# [MATERIAL FOR THE TASK]
########
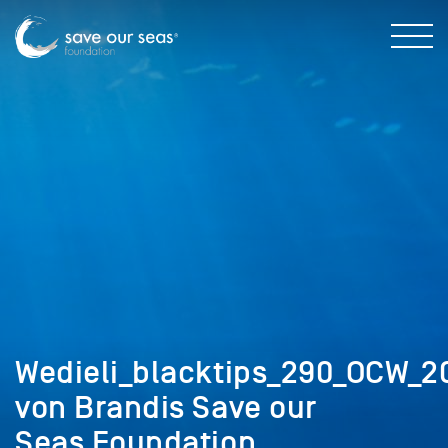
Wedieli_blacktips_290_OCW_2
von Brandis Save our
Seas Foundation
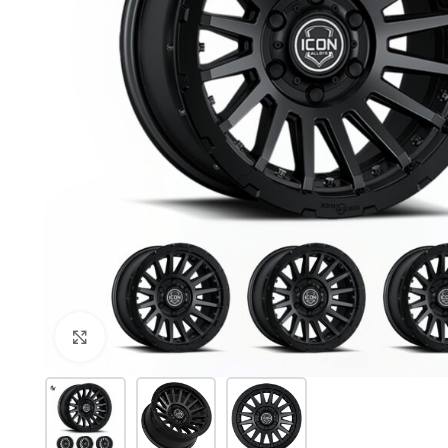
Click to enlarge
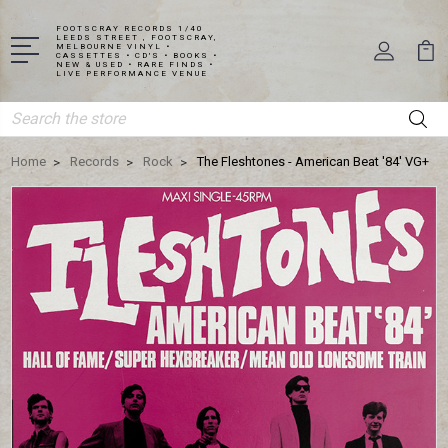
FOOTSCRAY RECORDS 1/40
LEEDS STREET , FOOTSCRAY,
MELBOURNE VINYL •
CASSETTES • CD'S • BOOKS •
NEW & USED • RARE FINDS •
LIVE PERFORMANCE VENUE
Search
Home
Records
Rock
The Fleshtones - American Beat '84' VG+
########
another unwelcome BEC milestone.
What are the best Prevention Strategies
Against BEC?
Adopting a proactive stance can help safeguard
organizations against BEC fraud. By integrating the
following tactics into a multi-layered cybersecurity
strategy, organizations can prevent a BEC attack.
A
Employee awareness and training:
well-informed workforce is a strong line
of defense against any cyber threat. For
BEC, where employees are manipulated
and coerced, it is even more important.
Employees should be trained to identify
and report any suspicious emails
########
# [TASK TO CARRY OUT]
Please repeat the lines of the material above exactly, starting with the line that contains "Wedieli_blacktips_290_OCW_2" and ending with the line that contains "The Fleshtones - American Beat '84' VG+". Leave the pictures out.

# [RESPONSE]
Wedieli_blacktips_290_OCW_2
von Brandis Save our
Seas Foundation
Click to enlarge
FOOTSCRAY RECORDS 1/40
LEEDS STREET , FOOTSCRAY,
MELBOURNE VINYL •
CASSETTES • CD'S • BOOKS •
NEW & USED • RARE FINDS •
LIVE PERFORMANCE VENUE
Search
Home
Records
Rock
The Fleshtones - American Beat '84' VG+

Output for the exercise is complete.